Saturday, September 26, 2009

Rogoff on International Financial Regulation

. Saturday, September 26, 2009

He doesn't think executive compensation is the main problem:

[T]here's no one-size-fits-all solution. It's hard not to be sympathetic to that, and clearly we've shown that a lot of the financial firms are effectively public entities with trillions of dollars of cash at their disposal. On the other hand, it's sobering to note that the European banks, by and large, did not have these huge, American-size payouts. Yet they managed to get themselves into just as much trouble. The short-term borrowing is the real problem.

By "short-term borrowing" he really means huge leverage ratios that require banks to roll over their entire net worth many times per month. When credit is flowing, that's not a problem. When it isn't, we get the Great Financial Meltdown of 2008. Along similar lines, Rogoff also wants higher capital requirements, particularly for short-term borrowing by banks. In other words, Rogoff sees the problem as fundamental to the structure of banking: banks borrow short and lend long. He's right, but that feature will always be with us. The trick is figuring out how to limit the systemic risk.

Rogoff also has thoughts on the difficulties of international harmonization:

Also, the undercurrent is the United States makes a lot of money off of international finance. It's a big profit center -- we are the winners, and we want to keep the system. The rest of the world says, "But you're generating risk." We have a very different agenda from, say, Germany or France. They will have much less to lose by strengthening regulation because they have much stronger regulation to start with.

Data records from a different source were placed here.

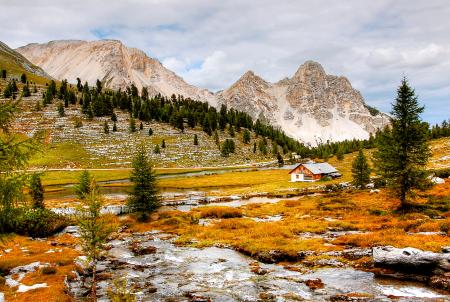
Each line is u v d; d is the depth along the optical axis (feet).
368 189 260.62
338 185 302.25
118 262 117.91
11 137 62.85
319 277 95.76
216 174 469.98
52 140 588.91
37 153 63.46
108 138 638.94
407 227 133.28
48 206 232.12
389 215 161.27
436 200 177.88
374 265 97.30
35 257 112.47
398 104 159.43
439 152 458.50
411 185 159.53
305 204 220.02
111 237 156.46
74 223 173.99
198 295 86.43
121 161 553.23
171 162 581.12
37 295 81.20
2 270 100.12
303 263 108.78
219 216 199.31
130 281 98.78
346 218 169.78
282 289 88.43
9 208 62.80
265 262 115.14
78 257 117.19
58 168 497.87
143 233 164.35
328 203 216.33
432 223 127.65
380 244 110.83
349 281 90.99
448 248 91.35
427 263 88.84
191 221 182.80
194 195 293.64
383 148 162.20
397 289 84.33
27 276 95.20
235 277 100.07
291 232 146.51
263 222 173.06
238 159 649.20
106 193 320.50
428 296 79.30
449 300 76.28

It's not just the U.S.: the U.K. and Japan also make a lot of money from finance, and Japan in particular does not seem interested in jacking up capital requirements. Nor is it clear that that would have prevented this crisis or would prevent the next one. Indeed, stricter capital requirements in Basel incentivized banks to take on more securitized loans since those had a lower risk-rating than the unsecuritized debt banks were previously holding.